Flat panels on the side of the car could in the future be used for advertisements. They could even include a QR code that would take people to a site to make a purchase. Automakers will become more like IT companies, managing, aggregating and reselling the data generated by their vehicles.
Even if younger people are not interested in buying a vehicle in the future, that might not be the end of the story. “A lot of kids may never own a car, but they love playing Grand Theft Auto," Talwar said. “They could have the experience of driving an open-top car but in the metaverse."
A single vehicle model could then be owned by 20 or 30 million people rather than one million. They would all make micropayments to use it in the metaverse.
He pointed to recent lucrative and inventive excursions into alternative worlds. For example, Miller Lite created a virtual bar during the Super Bowl where people could hang out during the breaks and halftime. 15 million people visited this space.
American singer Ariana Grande performed a concert in Fortnite, an online video game, last year and made an estimated US$20 million — not from selling tickets, but from digital merchandise sales alone. Perhaps it is no surprise that car manufacturers are getting in on the act: Hyundai is one of those to provide a "metaverse experience".

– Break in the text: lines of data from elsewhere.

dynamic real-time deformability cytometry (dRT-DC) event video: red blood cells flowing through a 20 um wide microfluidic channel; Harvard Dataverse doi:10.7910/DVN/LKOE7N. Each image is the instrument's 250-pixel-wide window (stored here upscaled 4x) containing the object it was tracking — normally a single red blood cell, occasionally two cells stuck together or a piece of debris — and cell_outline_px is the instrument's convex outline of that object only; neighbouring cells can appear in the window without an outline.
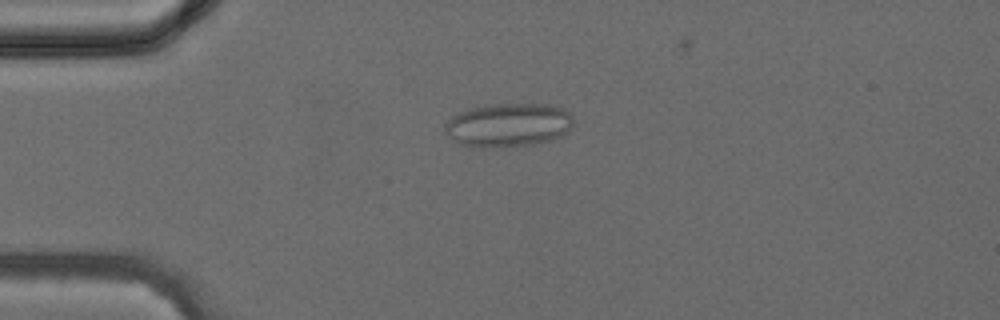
{"species": "common noctule bat (a hibernating species)", "species_latin": "Nyctalus noctula", "temperature_condition": "cold", "stored_images_in_passage": 39, "segment_of_instrument_passage": [1, 2], "camera_frame_rate_fps": 3000, "um_per_image_px": 0.085, "animal": {"sex": "female", "body_mass_g": 24.6, "forearm_length_mm": 56.2}, "frame": {"image": 1, "passage_image": 10, "time_ms": 3.0, "image_size_px": [1000, 320], "cell_outline_px": [[572, 128], [564, 136], [556, 140], [536, 144], [504, 148], [476, 148], [456, 144], [444, 132], [444, 124], [456, 112], [468, 108], [484, 104], [552, 104], [564, 108], [572, 116]], "centroid_in_image_um": [43.19, 10.65], "position_along_channel_um": 41.8, "area_um2": 34.1}}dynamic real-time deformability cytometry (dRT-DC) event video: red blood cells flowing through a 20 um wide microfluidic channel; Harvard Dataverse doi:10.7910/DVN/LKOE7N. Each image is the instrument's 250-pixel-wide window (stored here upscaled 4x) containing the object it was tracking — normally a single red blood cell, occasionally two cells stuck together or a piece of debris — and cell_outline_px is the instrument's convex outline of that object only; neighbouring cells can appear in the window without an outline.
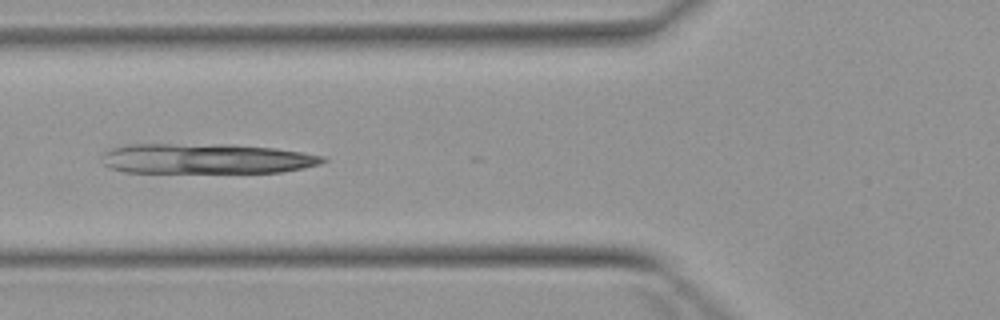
{"species": "Egyptian fruit bat (a non-hibernating species)", "species_latin": "Rousettus aegyptiacus", "temperature_condition": "warm", "stored_images_in_passage": 4, "camera_frame_rate_fps": 3000, "um_per_image_px": 0.085, "animal": {"sex": "female"}, "frame": {"image": 1, "passage_image": 4, "time_ms": 3.333, "image_size_px": [1000, 320], "cell_outline_px": [[328, 160], [320, 164], [304, 168], [280, 172], [124, 172], [112, 168], [104, 164], [104, 152], [112, 148], [124, 144], [232, 144], [276, 148], [324, 156]], "centroid_in_image_um": [17.56, 13.48], "position_along_channel_um": 108.2, "area_um2": 38.84}}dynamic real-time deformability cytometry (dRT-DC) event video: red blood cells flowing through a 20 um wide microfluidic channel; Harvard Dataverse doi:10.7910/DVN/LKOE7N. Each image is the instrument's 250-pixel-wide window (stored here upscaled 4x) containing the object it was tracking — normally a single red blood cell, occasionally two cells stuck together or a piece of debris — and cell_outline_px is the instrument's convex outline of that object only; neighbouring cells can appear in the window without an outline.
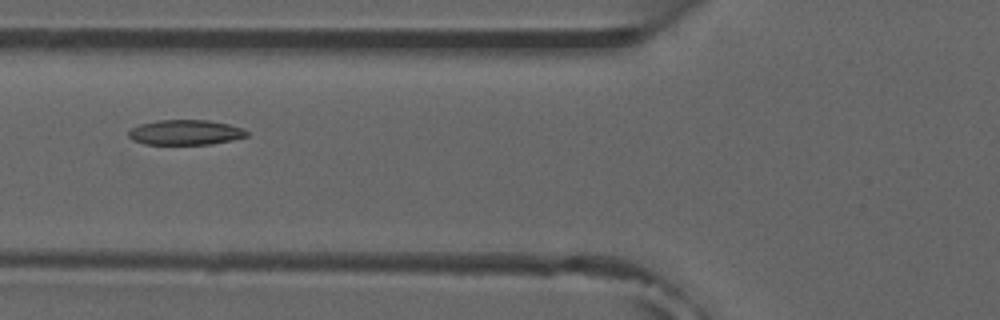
{"species": "common noctule bat (a hibernating species)", "species_latin": "Nyctalus noctula", "temperature_condition": "room temperature", "stored_images_in_passage": 5, "camera_frame_rate_fps": 3000, "um_per_image_px": 0.085, "animal": {"sex": "male", "forearm_length_mm": 52.5}, "frame": {"image": 1, "passage_image": 3, "time_ms": 2.667, "image_size_px": [1000, 320], "cell_outline_px": [[248, 136], [232, 140], [212, 144], [144, 144], [132, 140], [128, 136], [128, 132], [132, 128], [140, 124], [156, 120], [208, 120], [228, 124], [244, 128], [248, 132]], "centroid_in_image_um": [15.77, 11.25], "position_along_channel_um": 110.0, "area_um2": 17.34}}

Electric vehicle sales increased by 108% between 2020 and 2021 and are growing further thanks to the fuel crisis. Most automakers have ambitious plans for electric ranges or to switch to manufacturing ever greater numbers of them.
But Talwar said some challenges must be overcome first. “The problem with electric vehicles is the charging station will probably never make money," he said. There is not much incentive for companies to provide them, even when there is government funding.

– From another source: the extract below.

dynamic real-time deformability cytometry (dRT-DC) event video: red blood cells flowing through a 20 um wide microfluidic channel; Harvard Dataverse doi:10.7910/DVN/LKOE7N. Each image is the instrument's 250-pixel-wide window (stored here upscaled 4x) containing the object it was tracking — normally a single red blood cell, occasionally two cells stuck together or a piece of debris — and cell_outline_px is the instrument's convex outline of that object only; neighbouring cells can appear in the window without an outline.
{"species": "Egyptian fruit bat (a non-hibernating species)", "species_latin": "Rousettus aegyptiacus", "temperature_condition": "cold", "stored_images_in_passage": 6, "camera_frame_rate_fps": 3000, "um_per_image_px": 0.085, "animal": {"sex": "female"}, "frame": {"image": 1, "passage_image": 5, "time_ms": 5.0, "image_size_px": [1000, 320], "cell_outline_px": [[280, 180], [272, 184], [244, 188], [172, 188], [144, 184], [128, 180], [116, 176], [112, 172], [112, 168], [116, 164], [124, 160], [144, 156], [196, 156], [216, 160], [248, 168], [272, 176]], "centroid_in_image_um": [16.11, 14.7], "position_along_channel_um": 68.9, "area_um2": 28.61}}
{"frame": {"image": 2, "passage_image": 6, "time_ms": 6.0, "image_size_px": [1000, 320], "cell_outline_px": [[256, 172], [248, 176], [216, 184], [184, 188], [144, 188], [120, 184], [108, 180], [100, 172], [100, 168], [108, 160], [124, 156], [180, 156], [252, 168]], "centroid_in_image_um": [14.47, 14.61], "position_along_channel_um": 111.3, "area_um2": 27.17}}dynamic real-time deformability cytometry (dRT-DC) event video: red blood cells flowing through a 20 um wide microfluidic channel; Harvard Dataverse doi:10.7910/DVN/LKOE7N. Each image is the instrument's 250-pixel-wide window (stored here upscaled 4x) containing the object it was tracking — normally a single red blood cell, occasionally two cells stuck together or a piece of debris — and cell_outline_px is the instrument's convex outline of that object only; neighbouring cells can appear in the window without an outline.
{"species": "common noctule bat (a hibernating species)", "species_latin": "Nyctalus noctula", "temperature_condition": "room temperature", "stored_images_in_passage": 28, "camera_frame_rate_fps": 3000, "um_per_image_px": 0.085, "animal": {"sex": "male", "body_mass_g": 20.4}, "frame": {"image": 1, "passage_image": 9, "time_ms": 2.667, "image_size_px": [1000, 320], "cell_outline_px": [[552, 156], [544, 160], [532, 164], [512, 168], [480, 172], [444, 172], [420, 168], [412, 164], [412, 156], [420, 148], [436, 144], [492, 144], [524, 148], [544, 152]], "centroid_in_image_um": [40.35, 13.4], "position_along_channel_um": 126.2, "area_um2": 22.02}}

Innovations that could tackle this challenge include, intriguingly, self-charging vehicles. “We are already hearing about self-charging hybrids, converting the kinetic energy of the car on the road to the energy that powers the car or solar roadways, that power the car," he said.
New energy solutions are intrinsically tied to the success of EVs, and could in turn drive new business models. “Some clever players might start to offer integrated solutions," Talwar said. “They could sell a total energy solution that includes powering your home with renewables and the vehicle you use, or taking extra energy from the grid and using the earnings from that to provide you with the vehicle."
At the same time as the uptick in EV sales, renewable energy technologies are improving. “Now there are rooftop solutions combining wind and solar that are more efficient. As more countries move towards renewables, there will be a much more controllable energy price. These things will all move together," he summed up.
As for autonomous vehicles, Talwar said there is still some way to go before they are a common sight.
“It is going to take some education about science and AI for people to understand why you might trust the tech. My gut feel is you'll start to see them commercially on the road within probably two to five years in some parts of the world."
The impact of these great transformations will be felt well beyond the automotive industry too. Talwar points out that some countries economies are based on vehicle manufacturing. A significant period of adjustment will be needed, and there will be winners and losers.
“It probably won't happen as fast as we think. But I think it will happen over the next five years. You'll see a lot of upheavals, maybe companies failing, merging, evolving into more of a tech play than an auto play," he explained.
With new business models, banks will no longer set the rules about how money moves around, be it in the form of equity investments in companies or loans to consumers.
“As more micropayments move around between the crypto platforms and the exchanges, and the banks and credit card companies don't get as involved – what will be their role in all this?" he asked.
While no one knows exactly how the future will pan out, one thing seems certain: huge changes lie ahead.